Reader, I’m totally down with this conversation. I read Meg Hickling’s book and at the right time I am capable of answering all these questions and more. But at this moment, I am feeling fifteen years old and I just want to get the goods and get the hell out of there.
I unlatch and lifted the plastic door of what is, I guess, a little condom safe, to grab some Trojans.
DIIIIINNNGGG! An alarm sounds, making us both jump.
“What’s that?” 11 asks, but I’m busy reading the box I’ve nabbed. Twenty-six, not nearly enough. Shit. I go in again.

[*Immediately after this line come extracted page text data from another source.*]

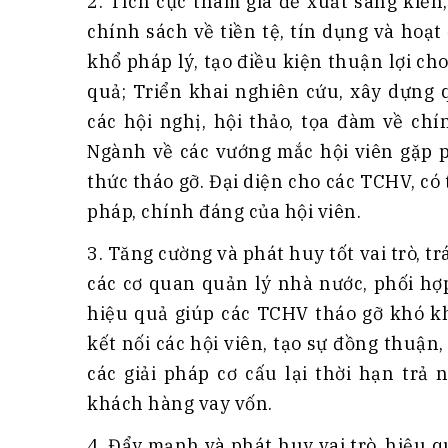
2. Tích cực tham gia đề xuất sáng kiến
chính sách về tiền tệ, tín dụng và ho
khổ pháp lý, tạo điều kiện thuận lợi ch
quả; Triển khai nghiên cứu, xây dựng 
các hội nghị, hội thảo, tọa đàm về chí
Ngành về các vướng mắc hội viên gặp p
thức tháo gỡ. Đại diện cho các TCHV, có 
pháp, chính đáng của hội viên.
3. Tăng cường và phát huy tốt vai trò, t
các cơ quan quản lý nhà nước, phối hợ
hiệu quả giúp các TCHV tháo gỡ khó k
kết nối các hội viên, tạo sự đồng thuận,
các giải pháp cơ cấu lại thời hạn trả
khách hàng vay vốn.
4. Đẩy mạnh và phát huy vai trò, hiệu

“Are you stealing?” My son asks, as I frantically search for a bigger box, knocking something called a Pleasure Pack to the floor. I’m intrigued, but need to stay on task.
I quickly try to put it back—-DIIINNNGGGG!!
Flashing on all the times I shoplifted tampons just to avoid the teenage boy at the cash register, I giggle and say a little too loudly, “I’m not stealing.” God, I’ve got issues.
With sweaty palms, I open the cabinet fast, and grab a different box.
For the love of all that is holy, can a person not just buy fifty condoms without the world knowing???
“Security check on aisle seven!” blasts over the store intercom.
“Let’s get out of here,” I hiss. As we made our way to the registers, I grab a few other things— index cards, pencils, Us Magazine, just to round out my haul, so to speak.
“You dropped these,” 11 says, handing me a big box of Trojan Stimulations Ultra-Ribbed. My eyes dart around as I put them in my basket, trying to decide which line to stand in. The woman on register 1 looks a little judgey to me, but register 2 is some poor high school kid. I opt for the zoned out cashier on the end.
The whole time, 11 is watching me with a smile that says, “who are you trying to fool?
I have to laugh. I’m trying to fake being cool, but he is almost twelve, and sees right through me. It’s kind of a relief.
When my boys were younger, faking helped me hide. We could argue whether they needed that or not, but the fact was that I needed it. I wasn’t sure I was good enough for them. Actually, I was sure I wasn’t good enough for them.
But now I want my sons to see me.
They see that I am not a rock, and I have no interest in pretending to be. We are all human, the sands shifting beneath each us. Being human is being embarrassed and awkward and falling short sometimes and none of those things are fatal.
When I pick 14 up after class, I share the story of my shopping trip with him, the real story, no filter.
“Poor Mom,” he laughs, and pats me on the shoulder.
Things are changing, for real. I’m trying to roll with it.